Va tuttavia rilevato che nel proprio distorto agire la magistratura politicamente attiva si è giovata dell’assoluta mancanza di capacità decisionale dei partiti di centro destra, forti nel consenso popolare ma del tutto incerti e inconcludenti sul piano delle realizzazioni. Per quanto il premier Berlusconi, con estrema ripetitività, affermi quotidianamente che il proprio partito è il partito del “fare”, la realtà è che esso si presenta sempre più come il partito del “promettere”, senza che alle promesse di incisive riforme seguano atti concreti.
Da moltissimi anni, proprio per arginare l’invadenza della magistratura, si promette ad ogni tornata elettorale una decisa riforma, ma in realtà non si è mai presentato un preciso programma che spieghi ai cittadini in cosa si pensa che tale riforma debba consistere.

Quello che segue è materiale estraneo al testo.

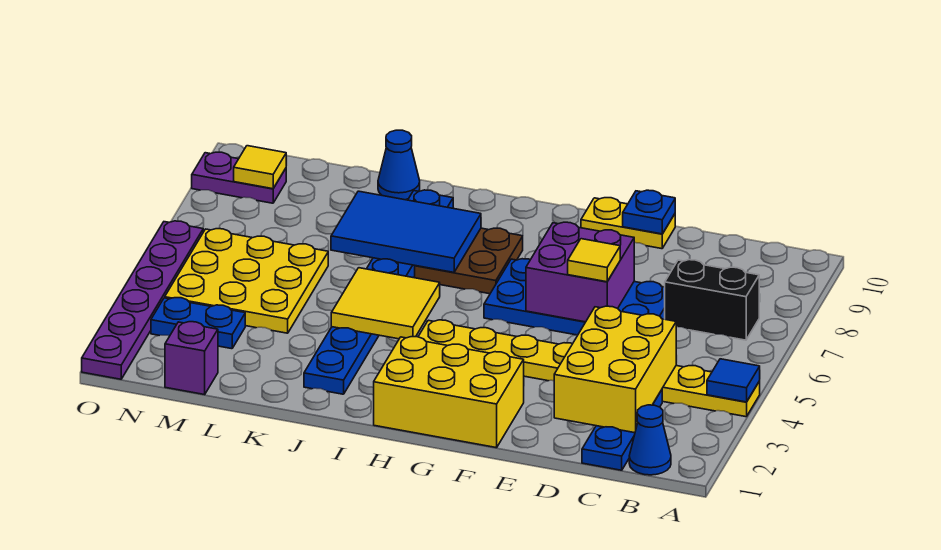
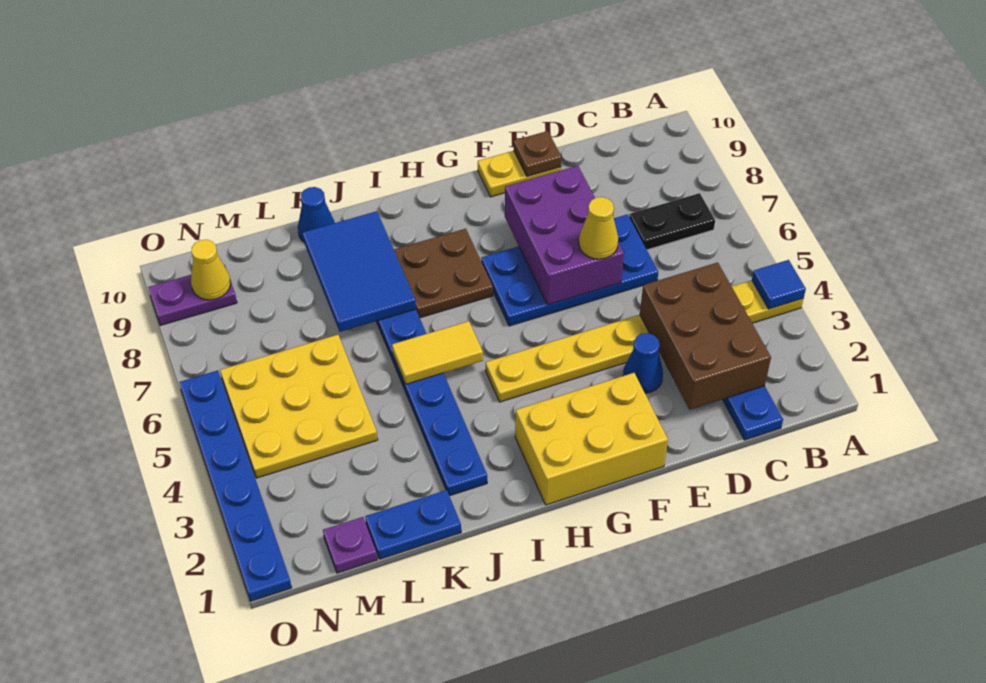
blue 1x1 cone [629,405,671,475] -> blue 1x1 cone moved to [623,333,663,393]
black 1x2 brick [665,260,759,340] -> black 1x2 plate [629,193,715,250]
yellow 2x3 brick [554,306,676,433] -> brown 2x3 brick [640,262,771,410]
purple 2x2 brick [526,222,634,322] -> purple 2x3 brick [505,166,624,305]
yellow 1x1 tile [568,239,620,282] -> yellow 1x1 cone [579,197,618,259]
blue 1x1 plate [623,190,675,234] -> brown 1x1 plate [514,131,562,177]
yellow 2x2 tile [331,268,440,339] -> yellow 1x2 tile [392,321,483,384]
blue 2x3 tile [331,191,481,272] -> blue 2x3 tile turned to [303,211,416,332]
purple 1x1 brick [165,322,218,395] -> purple 1x1 plate [323,517,377,573]
blue 1x2 plate [151,298,245,349] -> blue 1x2 plate moved to [365,490,461,559]
yellow 1x1 tile [234,146,286,189] -> yellow 1x1 cone [191,240,231,300]
purple 1x6 plate [82,221,203,379] -> blue 1x6 plate [179,370,292,601]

In fondo, al di là delle lamentele e dei piagnistei per l’antidemocratico comportamento della magistratura in occasione dell’affare “liste”, occorre precisare con forza che se una parte della magistratura, fino ai più alti livelli, riesce a fare il bello ed il cattivo tempo, ciò si deve alla inazione ed alle divisioni in seno all’unica parte politica che avrebbe ormai da tempo potuto porre un chiaro limite a quelli che oggi vengono definiti abusi, e che in realtà non consistono in altro che nella realizzazione del ben noto principio secondo il quale non possono esistere dei vuoti che non vengano occupati da chiunque ne abbia la possibilità.